There’s a lovely cyclical story arc to the film that Cronenberg uses as a juxtaposition of tone. Anna’s plight is driven by the new life of the baby, and her inner turmoil created by her own child’s death; which is set up directly following the death of the baby’s mother and the Russian gangster in the hairdresser’s salon. Cronenberg looks at life, the value and legacy of life when it is lost, as the root of his story.
A recurring theme is how the Russian mafia get tattoos and how each tattoo provides information about that person’s life. During an initiation scene, Nikolai strips off his clothes to show his life story through the symbols permanently painted on his body. He is then given a star tattoo over his heart to show his ascension through the ranks of the criminal underworld. Cronenberg sees this world as a way of life. Crime, greed, murder, and secrecy are simply the result of a carefully orchestrated culture built on values, familial loyalty, and honour. Perhaps most significantly, like The Godfather, Cronenberg shows that there is something to respect in that. As if the purest evil can have a heart.
It’s unsurprising Cronenberg utilises the talents of Viggo Mortensen having seen the Lord Of The Rings actor provide a measured performance in the director’s 2005 film A History Of Violence. There he portrayed a family man slowly coming to terms with the violent past he’d forgotten following amnesia. In Eastern Promises, Mortensen goes from unknowingly hiding a violent agenda to putting on a veil of straight-faced Russian charm, which under the surface, cloaks more than just the darker side of his profession. He’s at once the unwanted attention seeker of Anna’s affections while seemingly being the only person of this secretive world that wouldn’t harm her.
Naomi Watts is perfectly cast opposite Mortensen.
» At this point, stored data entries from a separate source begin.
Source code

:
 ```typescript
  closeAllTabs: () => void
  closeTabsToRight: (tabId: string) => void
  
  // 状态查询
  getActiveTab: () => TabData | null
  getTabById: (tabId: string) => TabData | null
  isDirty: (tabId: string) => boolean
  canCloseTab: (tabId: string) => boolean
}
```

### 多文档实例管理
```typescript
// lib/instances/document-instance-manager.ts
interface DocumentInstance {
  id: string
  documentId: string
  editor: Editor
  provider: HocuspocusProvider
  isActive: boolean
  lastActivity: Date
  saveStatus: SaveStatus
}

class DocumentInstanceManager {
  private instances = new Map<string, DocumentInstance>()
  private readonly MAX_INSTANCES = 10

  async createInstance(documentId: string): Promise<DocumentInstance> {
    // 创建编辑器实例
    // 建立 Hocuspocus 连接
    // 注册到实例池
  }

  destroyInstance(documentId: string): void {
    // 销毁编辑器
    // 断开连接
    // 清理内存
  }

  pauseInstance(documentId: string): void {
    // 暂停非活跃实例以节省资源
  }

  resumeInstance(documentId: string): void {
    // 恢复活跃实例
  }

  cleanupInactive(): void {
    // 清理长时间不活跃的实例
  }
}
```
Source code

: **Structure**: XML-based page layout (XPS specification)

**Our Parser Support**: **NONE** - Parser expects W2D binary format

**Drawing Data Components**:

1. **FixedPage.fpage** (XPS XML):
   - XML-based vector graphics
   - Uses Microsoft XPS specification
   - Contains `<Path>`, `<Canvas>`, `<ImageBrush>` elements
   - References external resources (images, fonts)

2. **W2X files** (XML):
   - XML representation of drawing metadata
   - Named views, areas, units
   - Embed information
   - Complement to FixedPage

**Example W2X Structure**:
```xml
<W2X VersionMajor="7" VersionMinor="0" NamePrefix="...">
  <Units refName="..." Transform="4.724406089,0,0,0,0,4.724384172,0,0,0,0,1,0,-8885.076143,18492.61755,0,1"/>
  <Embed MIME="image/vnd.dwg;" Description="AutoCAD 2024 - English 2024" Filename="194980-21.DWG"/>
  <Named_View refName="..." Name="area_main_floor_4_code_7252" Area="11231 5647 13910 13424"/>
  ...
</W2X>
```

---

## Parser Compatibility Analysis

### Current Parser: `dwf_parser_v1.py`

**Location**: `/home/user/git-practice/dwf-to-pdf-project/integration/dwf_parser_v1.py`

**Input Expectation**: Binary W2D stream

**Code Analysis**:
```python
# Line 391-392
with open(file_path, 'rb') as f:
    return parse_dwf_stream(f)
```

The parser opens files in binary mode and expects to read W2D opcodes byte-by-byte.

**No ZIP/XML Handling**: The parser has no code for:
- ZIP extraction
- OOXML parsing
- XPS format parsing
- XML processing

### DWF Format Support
Her good intentions are the counterpoint to Nikolai’s dirty deeds, her profession as midwife couldn’t be further removed from Nikolai’s undertaker. Watts instills in Anna a mothering devotion to finding the truth, her diminutive figure full of innocence and hope.
Anyone looking for the director’s obvious trademarks won’t have to look too hard. There’s a brilliant sequence in a sauna when Nikolai is attacked by a rival gang’s thugs: the fight shown in graphic detail with nothing hiding Nikolai’s naked body. The man, again striped of his clothes, adds the bloody scars of battle to his already decorated skin – the knife wounds becoming another indication of his life story, permanently portrayed on his body.
Eastern Promises is another terrific addition to David Cronenberg’s growing collection of films. He is still producing brilliant independent work that is now more accessible to mainstream audiences than ever before. Hopefully, Eastern Promises will be the introduction for many to his great body of work, while devoted fans will be able to rejoice in another job well done.